Coming from Baltimore, The Hill School, and an English public school, at Princeton George majored in art history, ate at Cap and Gown, and was on the varsity crew, almost making the Olympics. His roommates included Bill Farlie, Paul Roberts, Norm Rousseau, and Bruce Woodger. Bruce recalled George as “the nicest man I ever knew.”

With a master’s in fine arts, George involved himself in various media, switching excitedly from watercolors to etching to lithography, oils, pastels, and eventually photography, which he taught at Andover and MIT.

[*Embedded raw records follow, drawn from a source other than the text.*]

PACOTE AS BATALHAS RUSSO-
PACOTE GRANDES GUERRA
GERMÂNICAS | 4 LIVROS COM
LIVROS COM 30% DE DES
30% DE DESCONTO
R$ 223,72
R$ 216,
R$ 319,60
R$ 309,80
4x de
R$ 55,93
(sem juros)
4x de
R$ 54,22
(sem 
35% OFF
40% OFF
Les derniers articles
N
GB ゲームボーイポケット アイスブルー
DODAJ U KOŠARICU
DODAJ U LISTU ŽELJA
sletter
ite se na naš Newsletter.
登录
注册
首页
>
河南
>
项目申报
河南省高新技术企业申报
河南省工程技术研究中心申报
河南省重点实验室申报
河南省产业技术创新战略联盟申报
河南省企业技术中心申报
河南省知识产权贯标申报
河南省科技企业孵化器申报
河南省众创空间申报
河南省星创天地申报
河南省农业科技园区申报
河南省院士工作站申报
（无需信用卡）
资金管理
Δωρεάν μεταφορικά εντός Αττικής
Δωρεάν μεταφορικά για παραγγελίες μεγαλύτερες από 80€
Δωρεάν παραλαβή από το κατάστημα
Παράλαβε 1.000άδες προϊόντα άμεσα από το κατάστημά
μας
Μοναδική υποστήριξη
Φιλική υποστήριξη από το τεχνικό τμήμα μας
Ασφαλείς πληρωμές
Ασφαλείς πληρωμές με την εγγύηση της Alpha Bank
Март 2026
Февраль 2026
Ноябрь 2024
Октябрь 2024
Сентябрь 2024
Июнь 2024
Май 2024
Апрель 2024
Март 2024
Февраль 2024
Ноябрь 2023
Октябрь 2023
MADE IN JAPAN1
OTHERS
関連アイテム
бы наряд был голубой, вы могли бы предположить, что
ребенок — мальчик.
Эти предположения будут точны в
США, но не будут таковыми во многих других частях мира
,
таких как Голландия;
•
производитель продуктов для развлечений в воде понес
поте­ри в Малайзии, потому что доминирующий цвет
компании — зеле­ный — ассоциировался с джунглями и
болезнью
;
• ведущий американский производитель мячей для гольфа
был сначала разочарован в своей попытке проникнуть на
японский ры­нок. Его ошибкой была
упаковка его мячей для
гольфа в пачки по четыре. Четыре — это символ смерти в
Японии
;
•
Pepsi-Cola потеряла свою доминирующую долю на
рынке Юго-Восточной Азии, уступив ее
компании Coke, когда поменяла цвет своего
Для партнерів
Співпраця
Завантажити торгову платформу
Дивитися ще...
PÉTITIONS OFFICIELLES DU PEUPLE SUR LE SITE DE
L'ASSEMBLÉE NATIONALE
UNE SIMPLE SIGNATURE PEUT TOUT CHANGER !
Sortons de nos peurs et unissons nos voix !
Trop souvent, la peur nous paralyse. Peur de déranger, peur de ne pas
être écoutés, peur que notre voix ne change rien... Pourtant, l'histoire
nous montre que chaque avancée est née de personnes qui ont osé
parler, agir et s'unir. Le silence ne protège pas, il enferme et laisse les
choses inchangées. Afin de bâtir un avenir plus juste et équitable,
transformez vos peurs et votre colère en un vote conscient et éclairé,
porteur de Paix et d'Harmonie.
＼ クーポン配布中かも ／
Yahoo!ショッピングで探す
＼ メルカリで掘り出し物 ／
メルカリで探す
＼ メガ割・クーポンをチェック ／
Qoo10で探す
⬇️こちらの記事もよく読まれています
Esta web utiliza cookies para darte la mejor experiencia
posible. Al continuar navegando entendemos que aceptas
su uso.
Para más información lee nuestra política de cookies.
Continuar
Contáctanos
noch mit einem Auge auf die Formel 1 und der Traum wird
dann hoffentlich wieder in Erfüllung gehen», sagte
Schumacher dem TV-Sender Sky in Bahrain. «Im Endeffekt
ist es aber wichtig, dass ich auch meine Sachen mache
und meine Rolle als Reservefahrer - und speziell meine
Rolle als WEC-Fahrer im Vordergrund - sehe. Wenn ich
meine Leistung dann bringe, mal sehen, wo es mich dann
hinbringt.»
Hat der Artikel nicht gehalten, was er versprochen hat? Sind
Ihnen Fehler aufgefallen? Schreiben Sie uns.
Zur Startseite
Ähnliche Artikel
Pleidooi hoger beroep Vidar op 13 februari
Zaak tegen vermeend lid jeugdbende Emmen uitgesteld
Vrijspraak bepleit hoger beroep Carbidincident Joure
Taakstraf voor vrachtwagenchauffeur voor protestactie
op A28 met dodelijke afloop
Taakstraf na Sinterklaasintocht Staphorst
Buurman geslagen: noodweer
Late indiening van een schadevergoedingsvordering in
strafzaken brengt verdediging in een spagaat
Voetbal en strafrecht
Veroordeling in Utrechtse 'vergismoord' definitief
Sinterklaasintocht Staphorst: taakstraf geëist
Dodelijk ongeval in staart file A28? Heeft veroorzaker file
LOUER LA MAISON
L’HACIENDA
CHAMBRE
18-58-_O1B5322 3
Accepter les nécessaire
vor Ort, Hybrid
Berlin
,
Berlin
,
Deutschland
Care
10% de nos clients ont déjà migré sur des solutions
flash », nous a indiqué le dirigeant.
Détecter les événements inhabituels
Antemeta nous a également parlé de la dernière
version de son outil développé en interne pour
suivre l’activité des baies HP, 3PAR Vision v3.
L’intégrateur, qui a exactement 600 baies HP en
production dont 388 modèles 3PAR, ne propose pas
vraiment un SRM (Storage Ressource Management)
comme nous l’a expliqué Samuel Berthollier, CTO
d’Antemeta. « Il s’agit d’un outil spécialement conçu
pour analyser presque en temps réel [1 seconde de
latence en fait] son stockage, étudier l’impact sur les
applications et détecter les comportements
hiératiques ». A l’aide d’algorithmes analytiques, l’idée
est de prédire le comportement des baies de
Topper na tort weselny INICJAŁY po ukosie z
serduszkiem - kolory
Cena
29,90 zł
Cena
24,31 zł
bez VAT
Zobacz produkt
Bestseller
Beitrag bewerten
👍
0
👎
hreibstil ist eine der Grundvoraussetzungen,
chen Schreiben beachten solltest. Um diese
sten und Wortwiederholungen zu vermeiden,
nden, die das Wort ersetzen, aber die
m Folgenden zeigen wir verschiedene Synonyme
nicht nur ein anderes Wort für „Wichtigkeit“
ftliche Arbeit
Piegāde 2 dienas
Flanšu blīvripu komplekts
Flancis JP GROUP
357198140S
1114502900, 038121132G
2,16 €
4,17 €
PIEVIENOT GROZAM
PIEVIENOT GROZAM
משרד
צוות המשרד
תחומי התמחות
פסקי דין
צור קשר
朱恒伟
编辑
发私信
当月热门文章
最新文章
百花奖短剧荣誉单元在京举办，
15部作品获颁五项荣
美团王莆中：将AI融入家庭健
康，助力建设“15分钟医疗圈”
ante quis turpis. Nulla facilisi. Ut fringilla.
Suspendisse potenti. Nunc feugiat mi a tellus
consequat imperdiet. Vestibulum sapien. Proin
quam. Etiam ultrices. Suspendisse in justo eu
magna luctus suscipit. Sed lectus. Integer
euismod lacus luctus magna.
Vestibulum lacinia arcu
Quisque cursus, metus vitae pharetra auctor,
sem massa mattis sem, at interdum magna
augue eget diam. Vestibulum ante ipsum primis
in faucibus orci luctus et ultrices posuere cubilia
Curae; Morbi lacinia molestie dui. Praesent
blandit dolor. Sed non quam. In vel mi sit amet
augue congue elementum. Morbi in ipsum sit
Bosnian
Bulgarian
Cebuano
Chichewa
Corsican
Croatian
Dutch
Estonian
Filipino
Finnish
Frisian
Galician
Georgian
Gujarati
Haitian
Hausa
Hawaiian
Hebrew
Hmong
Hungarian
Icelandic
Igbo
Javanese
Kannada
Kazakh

George and his wife, Lynn Zimmerman, bought a farm on Cape Breton Island, Nova Scotia, raising livestock and table vegetables while giving George an escape into fly-fishing, his peaceful nature never disturbed by omnipresent black flies. “He had a capacity to focus, to lose himself,” Lynn recalls.

For their two sons’ schooling, they moved in 1983 to Nantucket, where George established a studio, returning each summer to Cape Breton. George created art for another quarter century until the Lewy effects made that impossible. Thoughtful and empathetic, George never complained of his illness, which in the last two years forced Lynn to use a lifting machine to help him leave bed and settle in a chair, always contented.

His survivors include Lynn, sons Jonathan ’04 and Nathaniel, and two grandchildren.